> Records shown:
=== Begin Enclosure ===
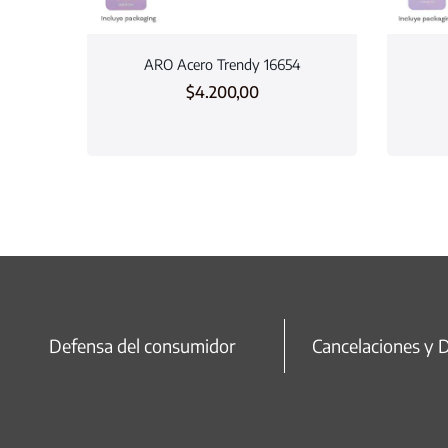
ARO Acero Trendy 16654
$
4.200,00
Defensa del consumidor
Cancelaciones y 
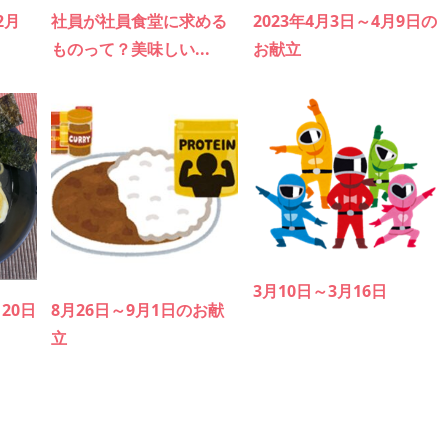
2月
社員が社員食堂に求める
2023年4月3日～4月9日の
ものって？美味しい...
お献立
3月10日～3月16日
月20日
8月26日～9月1日のお献
立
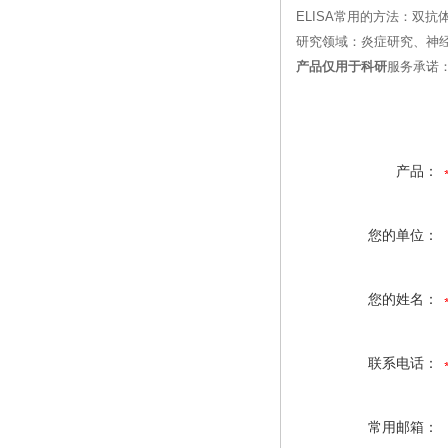
ELISA常用的方法：双抗
研究领域：炎症研究、神
产品仅用于科研
服务承诺
产品：
您的单位：
您的姓名：
联系电话：
常用邮箱：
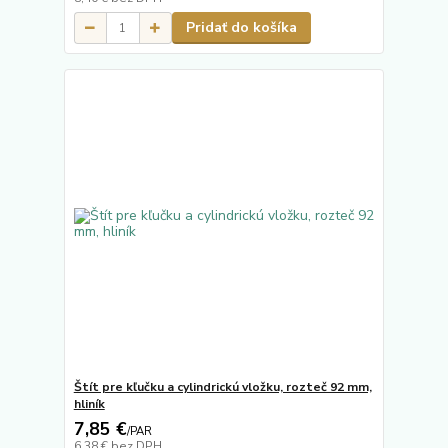
Pridať do košíka
Štít pre kľučku a cylindrickú vložku, rozteč 92 mm,
hliník
7,85 €
/
PAR
6,38 €
bez DPH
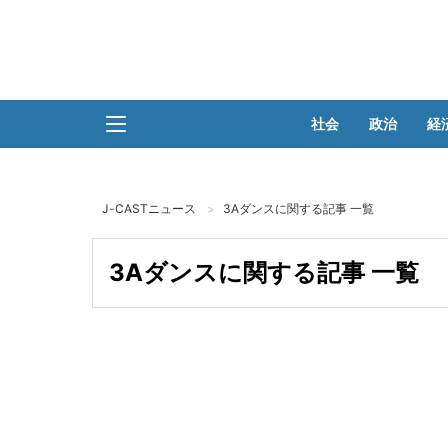
社会
政治
経
J-CASTニュース
3Aダンスに関する記事 一覧
3Aダンスに関する記事 一覧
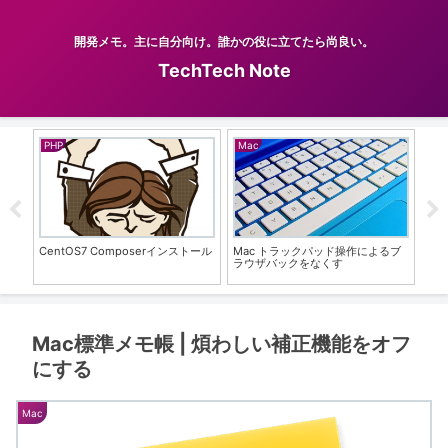
開発メモ。主に自分向け。誰かの役に立てたら尚良い。
TechTech Note
Blender
PHP
Ble
るブ
【Blender】ループカットの分割数
【phpMyAdmin】Permission
【B
をマウスなしで指定する方法
deniedでログインできない時の解
イ
決方法
望
ん
Mac標準メモ帳 | 煩わしい補正機能をオフ
にする
Mac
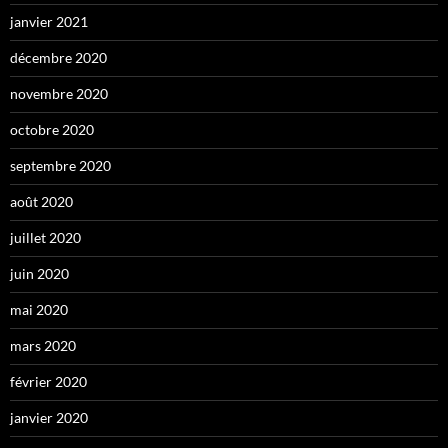
janvier 2021
décembre 2020
novembre 2020
octobre 2020
septembre 2020
août 2020
juillet 2020
juin 2020
mai 2020
mars 2020
février 2020
janvier 2020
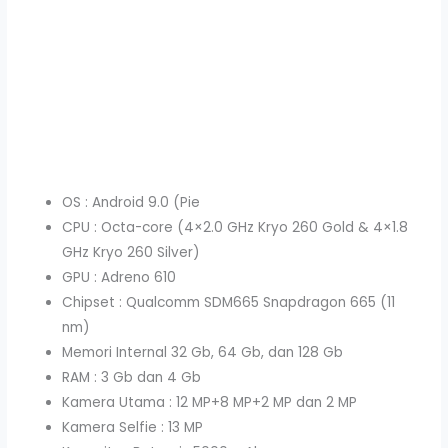
OS : Android 9.0 (Pie
CPU : Octa-core (4×2.0 GHz Kryo 260 Gold & 4×1.8
GHz Kryo 260 Silver)
GPU : Adreno 610
Chipset : Qualcomm SDM665 Snapdragon 665 (11
nm)
Memori Internal 32 Gb, 64 Gb, dan 128 Gb
RAM : 3 Gb dan 4 Gb
Kamera Utama : 12 MP+8 MP+2 MP dan 2 MP
Kamera Selfie : 13 MP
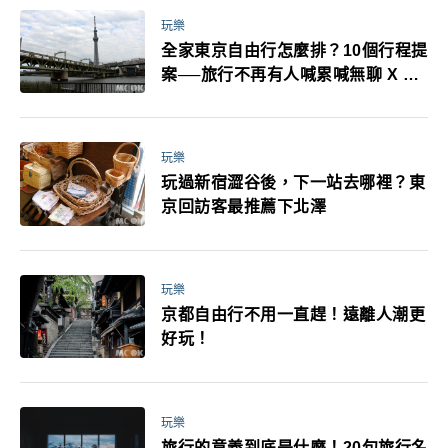
玩樂
全家東京自由行怎麼排？10個行程提
案──旅行不再有人喊累喊無聊 X 爸
媽小孩都能找到喜歡的好玩法！
玩樂
玩過新宿澀谷後，下一站去哪裡？東
京回訪客最推薦下北澤
玩樂
京都自由行不用一直趕！遠離人潮更
好玩！
玩樂
旅行的意義到底是什麼！20句旅行名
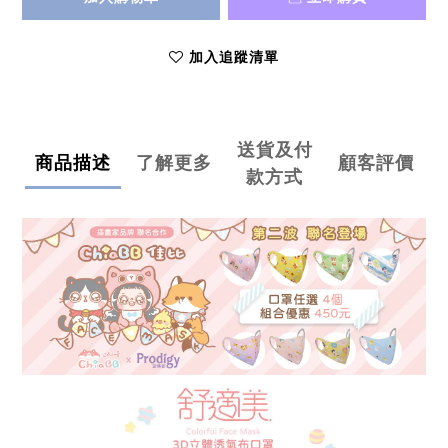
加入追蹤清單
送貨及付
商品描述
了解更多
顧客評價
款方式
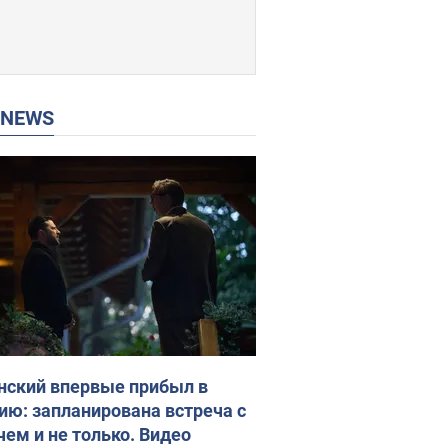
P NEWS
нский впервые прибыл в
ию: запланирована встреча с
чем и не только. Видео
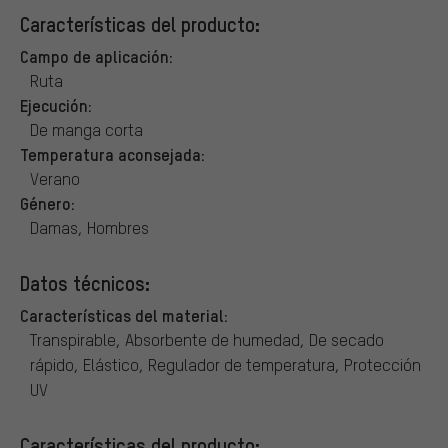
Características del producto:
Campo de aplicación:
Ruta
Ejecución:
De manga corta
Temperatura aconsejada:
Verano
Género:
Damas, Hombres
Datos técnicos:
Características del material:
Transpirable, Absorbente de humedad, De secado
rápido, Elástico, Regulador de temperatura, Protección
UV
Características del producto:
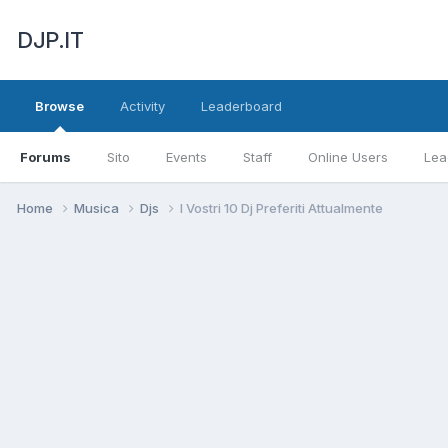
DJP.IT
Browse
Activity
Leaderboard
Forums
Sito
Events
Staff
Online Users
Lea
Home
Musica
Djs
I Vostri 10 Dj Preferiti Attualmente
=== End Enclosure ===
> What is being asked: Pull out every line in the entries above that contains the string "Kamera", matching uppercase and lowercase letters exactly, and list those lines unchanged.

> Answer to this problem:
Kamera Utama : 12 MP+8 MP+2 MP dan 2 MP
Kamera Selfie : 13 MP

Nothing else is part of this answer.